U.S. entrepreneur Howard Schultz was inspired 35 years ago to transform Starbucks following a trip to Milan, and the coffeehouse chain has finally opened its first Italian store.
Schultz credits a trip in 1983 to Millan for shaping his vision for Starbucks. Schultz added that he walked the Milan streets and was captivated, intoxicated and seduced by the coffee bars in the city.
The first Starbucks opened on Friday and is a “Reserve Roastery” location in Milan that looks similar to many small cafes that Italians frequent.
The store is in a former post office at Piazza Cordusio, only a couple of minutes’ walk from La Scala opera house. It has a 30-foot long bar carved from a single piece of Tuscan marble.
The roastery in Milan is the third by Starbucks following its Seattle and Shanghai locations and will sell small batch, premium coffees as well as food by Rocco Princi an Italian baker, said Starbucks.
The goal is the top end of the coffee market, as an espresso will cost $2.10, which is more expensive that the $1.15 charged at several other Italian cafes.
Before finally arriving in Italy, Starbucks opened over 28,000 stores across 77 markets. In Italy, the coffee culture is a serious thing, and purists most often will drink their espresso while standing at their favorite café counter.
An analyst said that the successful strategy of serving super-sized drinks that feature lots of milk, will not work in Italy for Starbucks.

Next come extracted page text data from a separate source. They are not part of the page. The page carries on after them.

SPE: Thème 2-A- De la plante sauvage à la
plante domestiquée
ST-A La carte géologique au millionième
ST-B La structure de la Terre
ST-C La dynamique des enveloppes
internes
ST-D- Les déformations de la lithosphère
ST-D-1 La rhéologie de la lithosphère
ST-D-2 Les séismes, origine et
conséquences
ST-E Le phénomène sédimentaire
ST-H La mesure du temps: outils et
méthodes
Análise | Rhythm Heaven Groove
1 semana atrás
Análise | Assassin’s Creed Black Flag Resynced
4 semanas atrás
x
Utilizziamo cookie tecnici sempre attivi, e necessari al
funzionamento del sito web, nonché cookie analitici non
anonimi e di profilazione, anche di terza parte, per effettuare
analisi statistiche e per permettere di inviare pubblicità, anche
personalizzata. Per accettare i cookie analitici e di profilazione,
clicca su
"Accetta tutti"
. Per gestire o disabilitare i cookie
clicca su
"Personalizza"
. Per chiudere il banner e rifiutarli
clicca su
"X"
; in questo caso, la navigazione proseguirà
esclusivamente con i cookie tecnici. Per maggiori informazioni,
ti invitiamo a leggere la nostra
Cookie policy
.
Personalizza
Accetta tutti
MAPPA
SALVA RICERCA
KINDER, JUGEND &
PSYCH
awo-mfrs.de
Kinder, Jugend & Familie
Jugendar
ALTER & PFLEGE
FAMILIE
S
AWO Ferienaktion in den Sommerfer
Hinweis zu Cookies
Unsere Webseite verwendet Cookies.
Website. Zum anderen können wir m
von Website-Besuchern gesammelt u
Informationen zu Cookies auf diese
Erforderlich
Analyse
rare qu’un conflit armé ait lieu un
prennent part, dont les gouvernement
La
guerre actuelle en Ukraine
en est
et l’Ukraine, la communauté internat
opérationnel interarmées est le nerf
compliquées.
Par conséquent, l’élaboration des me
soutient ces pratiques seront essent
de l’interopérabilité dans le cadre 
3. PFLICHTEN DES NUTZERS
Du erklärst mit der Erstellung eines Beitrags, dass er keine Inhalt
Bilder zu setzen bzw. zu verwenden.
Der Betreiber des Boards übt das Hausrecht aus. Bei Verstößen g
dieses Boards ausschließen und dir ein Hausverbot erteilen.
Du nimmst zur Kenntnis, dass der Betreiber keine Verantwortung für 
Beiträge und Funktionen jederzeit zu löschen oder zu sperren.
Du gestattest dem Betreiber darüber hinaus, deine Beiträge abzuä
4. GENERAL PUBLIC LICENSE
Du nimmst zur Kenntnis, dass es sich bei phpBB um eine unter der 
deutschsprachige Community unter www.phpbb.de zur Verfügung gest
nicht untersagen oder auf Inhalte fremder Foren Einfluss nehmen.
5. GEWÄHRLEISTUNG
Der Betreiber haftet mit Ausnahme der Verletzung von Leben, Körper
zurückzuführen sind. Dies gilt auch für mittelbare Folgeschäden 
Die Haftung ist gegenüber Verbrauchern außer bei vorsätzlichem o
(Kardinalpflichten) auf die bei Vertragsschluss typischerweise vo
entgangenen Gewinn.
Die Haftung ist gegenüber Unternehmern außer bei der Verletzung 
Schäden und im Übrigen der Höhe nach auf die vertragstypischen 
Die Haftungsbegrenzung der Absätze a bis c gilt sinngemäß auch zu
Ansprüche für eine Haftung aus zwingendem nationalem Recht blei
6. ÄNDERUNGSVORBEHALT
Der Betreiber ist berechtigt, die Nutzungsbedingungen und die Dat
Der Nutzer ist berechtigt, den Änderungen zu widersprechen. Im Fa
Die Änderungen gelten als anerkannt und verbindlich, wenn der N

Those cultural differences can be ignored, the analyst added and the new stores in Italy are focusing on preferences of the local market like espressos and made to order pizza and ice cream instead of using the traditional drink menu formula of Starbucks.
That means the Frappuccinos are not on the new Starbucks menu in Milan. Nevertheless, younger Italians are likely to be intrigued by the experience of stopping by Starbucks, where clients often times linger and chat with friends or work on their laptops.
One analyst said that the coffeehouse chain could follow the successful example of pizza chain Domino’s Pizza, which has made its own niche in Italy even though skepticism reigned that an American pizza chain could be successful.
Starbucks announced its plans to have more stores open in Milan with Percassi its licensing partner starting in the latter part of the year.